§ **RECORDS PROVIDED**
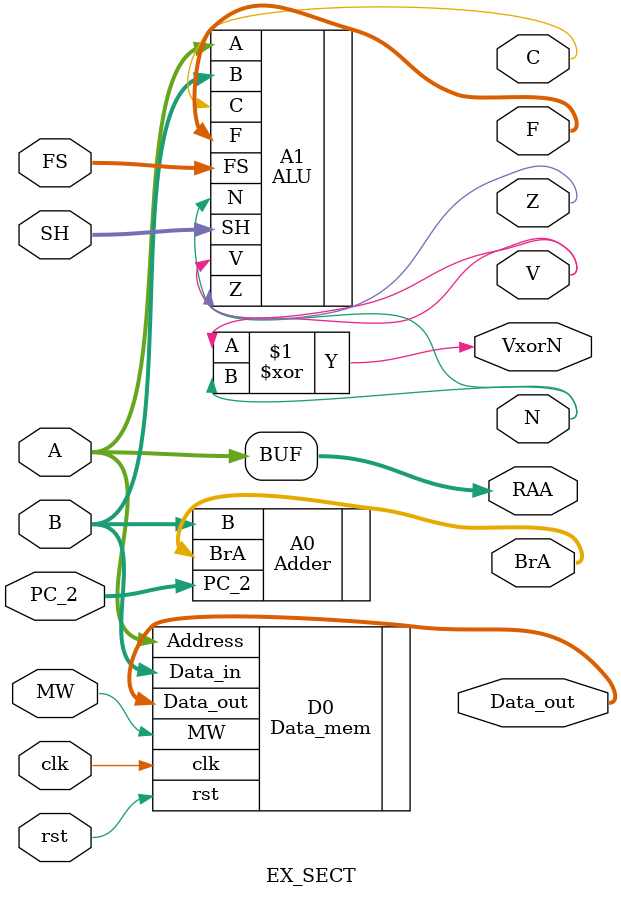
<source format=v>
`timescale 1ns / 1ps

module EX_SECT(input [31:0] A, B, PC_2,
               input [4:0] SH, FS,
               input clk, rst, MW,
               output [31:0] F, Data_out, BrA, RAA,
               output VxorN, Z, C, N, V);
               
Adder A0(.B(B), .PC_2(PC_2), // B Data (input/input) / Program Counter - 2 (input/input)
         .BrA(BrA)); // Branch Address (output reg/output)
         
ALU A1(.A(A), .B(B), .SH(SH), .FS(FS), // A Data (input/input) / B Data (input/input) / Shifter (input/input) / Function Select (input/input)
       .Z(Z), .F(F), .V(V), .C(C), .N(N)); // Zero (output reg/output) / Function Data (output reg/output) / Overflow (output reg/output) / Carry (output reg/output) / Negative (output reg/output)
       
Data_mem D0(.Address(A), .Data_in(B), // Data address (input/input) / Data input (input/input)
            .clk(clk), .rst(rst), .MW(MW), // Clock (input/input) / Reset (input/input) / Mem write (input/input)
            .Data_out(Data_out)); // Data output (output reg/output)
            
assign VxorN = V^N; // Status bit - Clocked on negedge - Goes to MUX D
assign RAA = A;              
               
endmodule
</source>
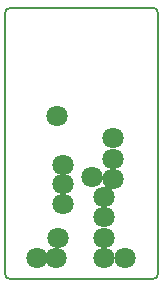
<source format=gbs>
%TF.GenerationSoftware,KiCad,Pcbnew,(6.0.0-rc1-dev-1-g01c5bdfb8)*%
%TF.CreationDate,2019-02-26T15:43:23+01:00*%
%TF.ProjectId,printhead_connector,7072696E74686561645F636F6E6E6563,rev?*%
%TF.SameCoordinates,Original*%
%TF.FileFunction,Soldermask,Bot*%
%TF.FilePolarity,Negative*%
%FSLAX46Y46*%
G04 Gerber Fmt 4.6, Leading zero omitted, Abs format (unit mm)*
G04 Created by KiCad (PCBNEW (6.0.0-rc1-dev-1-g01c5bdfb8)) date Tue Feb 26 15:43:23 2019*
%MOMM*%
%LPD*%
G01*
G04 APERTURE LIST*
%ADD10C,0.150000*%
%ADD11C,1.800000*%
G04 APERTURE END LIST*
D10*
X93500000Y-85500000D02*
G75*
G02X94000000Y-85000000I500000J0D01*
G01*
X106000000Y-85000000D02*
G75*
G02X106500000Y-85500000I0J-500000D01*
G01*
X106500000Y-107500000D02*
G75*
G02X106000000Y-108000000I-500000J0D01*
G01*
X94000000Y-108000000D02*
G75*
G02X93500000Y-107500000I0J500000D01*
G01*
X93500000Y-107500000D02*
X93500000Y-85500000D01*
X106000000Y-108000000D02*
X94000000Y-108000000D01*
X106500000Y-85500000D02*
X106500000Y-107500000D01*
X94000000Y-85000000D02*
X106000000Y-85000000D01*
D11*
X103690000Y-106200000D03*
X101940000Y-106200000D03*
X101860000Y-104480000D03*
X101860000Y-102700000D03*
X101860000Y-101000000D03*
X100880000Y-99300000D03*
X102700000Y-99500000D03*
X102700000Y-97800000D03*
X102700000Y-96000000D03*
X97950000Y-94200000D03*
X98390000Y-98300000D03*
X98390000Y-99940000D03*
X98390000Y-101650000D03*
X98030000Y-104480000D03*
X97870000Y-106200000D03*
X96200000Y-106200000D03*
M02*

</source>
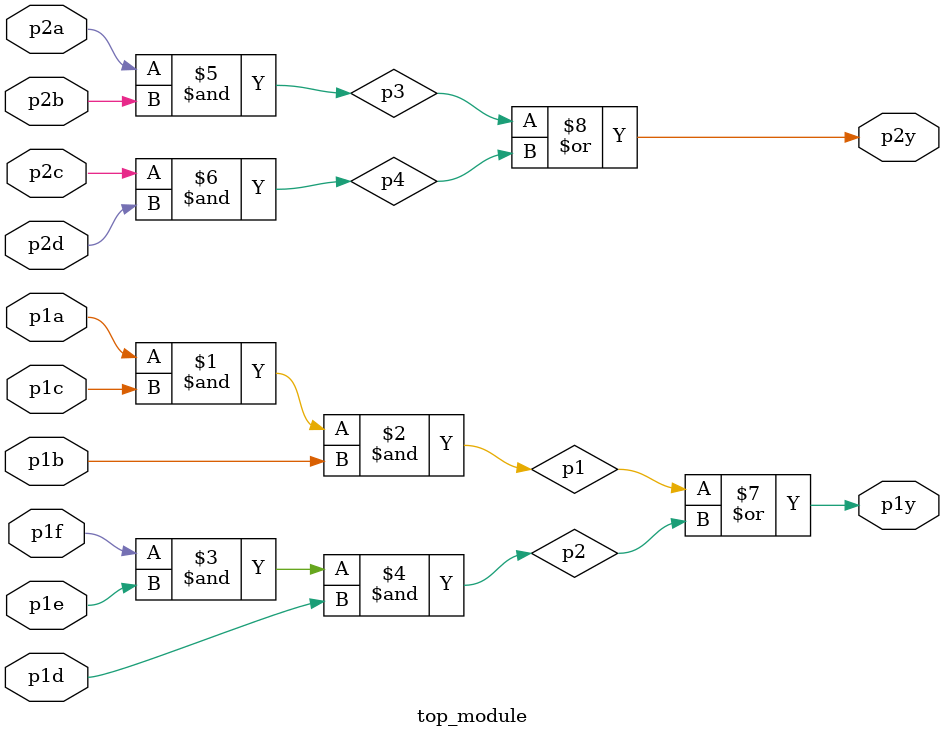
<source format=v>
/*Create a module with the same functionality as the 7458 chip. It has 10 inputs and 2 outputs. You may choose to use an assign statement to drive each of the output wires, or you may choose to declare (four) wires for use as intermediate signals, where each internal wire is driven by the output of one of the AND gates. For extra practice, try it both ways.*/

module top_module ( 
    input p1a, p1b, p1c, p1d, p1e, p1f,
    output p1y,
    input p2a, p2b, p2c, p2d,
    output p2y );
    wire p1,p2,p3,p4;
    assign p1=p1a & p1c & p1b;
    assign p2=p1f & p1e & p1d;
    assign p3=p2a & p2b;
    assign p4= p2c & p2d;
    assign p1y= p1|p2;
    assign p2y=p3|p4;


endmodule


</source>
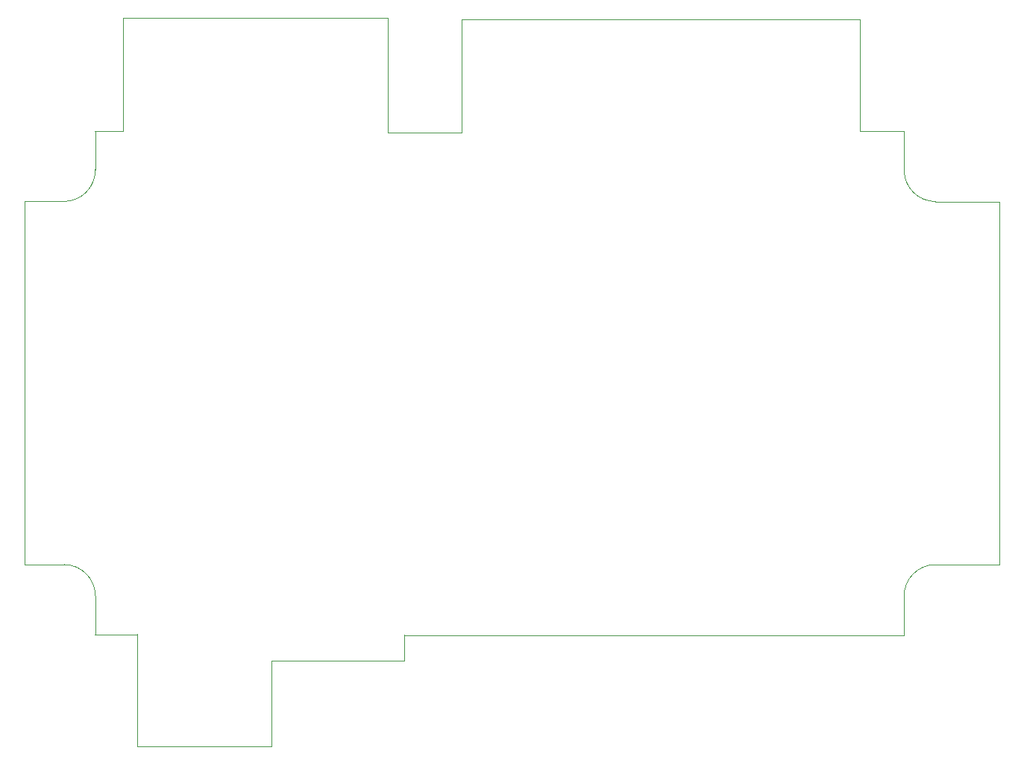
<source format=gbr>
G04 (created by PCBNEW (2013-07-07 BZR 4022)-stable) date 4/21/2018 10:45:42 AM*
%MOIN*%
G04 Gerber Fmt 3.4, Leading zero omitted, Abs format*
%FSLAX34Y34*%
G01*
G70*
G90*
G04 APERTURE LIST*
%ADD10C,0.00590551*%
%ADD11C,0.00393701*%
G04 APERTURE END LIST*
G54D10*
G54D11*
X46730Y-46340D02*
X46730Y-45170D01*
X40810Y-46340D02*
X46730Y-46340D01*
X40810Y-50160D02*
X40810Y-46340D01*
X67086Y-22618D02*
X69035Y-22618D01*
X67086Y-17618D02*
X67086Y-22618D01*
X49311Y-17618D02*
X67086Y-17618D01*
X49311Y-22696D02*
X49311Y-17618D01*
X45984Y-22696D02*
X49311Y-22696D01*
X45984Y-17578D02*
X45984Y-22696D01*
X34173Y-17578D02*
X45984Y-17578D01*
X34173Y-22637D02*
X34173Y-17578D01*
X32913Y-22637D02*
X34173Y-22637D01*
X34803Y-50157D02*
X34803Y-45137D01*
X40807Y-50157D02*
X34803Y-50157D01*
X34800Y-45150D02*
X32900Y-45150D01*
X73340Y-42030D02*
X72210Y-42030D01*
X73340Y-25780D02*
X73340Y-42030D01*
X72210Y-25780D02*
X73340Y-25780D01*
X69075Y-22629D02*
X69075Y-24354D01*
X70475Y-25779D02*
X72225Y-25779D01*
X72225Y-42029D02*
X70475Y-42029D01*
X69075Y-43454D02*
X69075Y-45179D01*
X69075Y-24379D02*
G75*
G03X70475Y-25779I1400J0D01*
G74*
G01*
X70450Y-42029D02*
G75*
G03X69075Y-43453I24J-1400D01*
G74*
G01*
X72225Y-42029D02*
X70425Y-42029D01*
X69075Y-22654D02*
X69075Y-24379D01*
X49200Y-22700D02*
X46100Y-22700D01*
X69070Y-45180D02*
X46720Y-45180D01*
X32925Y-45150D02*
X32925Y-43425D01*
X29775Y-25775D02*
X31575Y-25775D01*
X31549Y-25775D02*
G75*
G03X32925Y-24350I-24J1400D01*
G74*
G01*
X32925Y-43425D02*
G75*
G03X31525Y-42025I-1400J0D01*
G74*
G01*
X67125Y-22625D02*
X69075Y-22625D01*
X32925Y-24350D02*
X32925Y-22625D01*
X29775Y-25775D02*
X31525Y-25775D01*
X29775Y-42025D02*
X29775Y-25775D01*
X31525Y-42025D02*
X29775Y-42025D01*
X32925Y-45175D02*
X32925Y-43450D01*
M02*

</source>
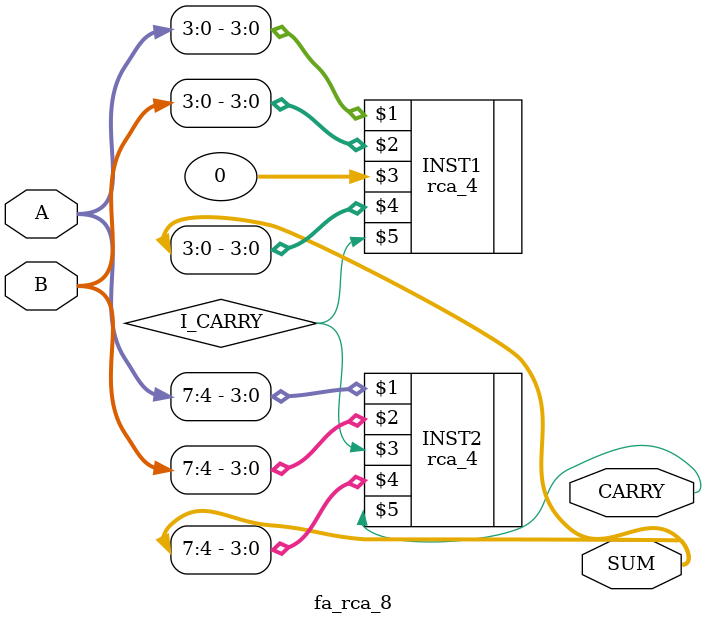
<source format=v>
`timescale 1ns / 1ps

module fa_rca_8(
    input [7:0] A, B,
    output [7:0] SUM,
    output CARRY
    );
        
    wire I_CARRY;
    rca_4 INST1 (A[3:0], B[3:0], 0,  SUM[3:0] , I_CARRY);
    rca_4 INST2 (A[7:4], B[7:4], I_CARRY, SUM[7:4], CARRY);
endmodule
</source>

§ **BRIEF**
In the listing above, find the line containing "Address (output reg/output)" and the line containing "ALU A1(.A(A), .B(B), .SH(SH), .FS(FS), //", then retype both and every line between them exactly, with nothing else.

§ **WRITTEN ANSWER**
         .BrA(BrA)); // Branch Address (output reg/output)
         
ALU A1(.A(A), .B(B), .SH(SH), .FS(FS), // A Data (input/input) / B Data (input/input) / Shifter (input/input) / Function Select (input/input)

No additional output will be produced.